Pick out and copy every line below that has the word "AuthNAll".

**EXERCISE INPUT:**
------------------------------
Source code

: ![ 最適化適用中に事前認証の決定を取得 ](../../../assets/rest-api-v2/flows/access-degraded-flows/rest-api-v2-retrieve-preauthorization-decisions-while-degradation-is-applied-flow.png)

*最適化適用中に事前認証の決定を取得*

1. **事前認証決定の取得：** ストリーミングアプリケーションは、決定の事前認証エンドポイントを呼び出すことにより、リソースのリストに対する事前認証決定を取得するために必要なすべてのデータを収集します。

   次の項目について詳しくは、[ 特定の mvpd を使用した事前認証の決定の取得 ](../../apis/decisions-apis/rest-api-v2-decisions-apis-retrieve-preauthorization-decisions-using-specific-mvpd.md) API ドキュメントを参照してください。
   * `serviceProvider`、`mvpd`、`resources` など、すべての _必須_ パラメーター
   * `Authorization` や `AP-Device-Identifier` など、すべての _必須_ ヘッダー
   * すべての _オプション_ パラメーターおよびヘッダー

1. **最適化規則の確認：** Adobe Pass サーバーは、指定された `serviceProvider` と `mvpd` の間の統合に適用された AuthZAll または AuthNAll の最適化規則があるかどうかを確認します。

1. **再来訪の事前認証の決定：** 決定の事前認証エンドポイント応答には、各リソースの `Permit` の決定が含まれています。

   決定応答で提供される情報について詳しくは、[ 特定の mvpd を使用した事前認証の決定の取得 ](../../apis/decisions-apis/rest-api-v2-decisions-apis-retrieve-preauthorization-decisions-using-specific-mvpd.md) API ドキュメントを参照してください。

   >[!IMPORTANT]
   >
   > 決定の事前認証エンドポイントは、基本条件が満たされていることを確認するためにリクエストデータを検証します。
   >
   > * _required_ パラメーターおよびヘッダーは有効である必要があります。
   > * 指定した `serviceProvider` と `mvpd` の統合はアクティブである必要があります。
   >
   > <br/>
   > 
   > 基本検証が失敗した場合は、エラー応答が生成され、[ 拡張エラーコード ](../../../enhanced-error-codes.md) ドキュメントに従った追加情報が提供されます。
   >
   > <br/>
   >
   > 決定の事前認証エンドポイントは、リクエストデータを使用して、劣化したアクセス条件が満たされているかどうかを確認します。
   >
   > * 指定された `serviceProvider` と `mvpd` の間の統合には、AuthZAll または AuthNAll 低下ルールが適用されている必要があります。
------------------------------
**OUTPUT FOR THIS EXERCISE:**
1. **最適化規則の確認：** Adobe Pass サーバーは、指定された `serviceProvider` と `mvpd` の間の統合に適用された AuthZAll または AuthNAll の最適化規則があるかどうかを確認します。
   > * 指定された `serviceProvider` と `mvpd` の間の統合には、AuthZAll または AuthNAll 低下ルールが適用されている必要があります。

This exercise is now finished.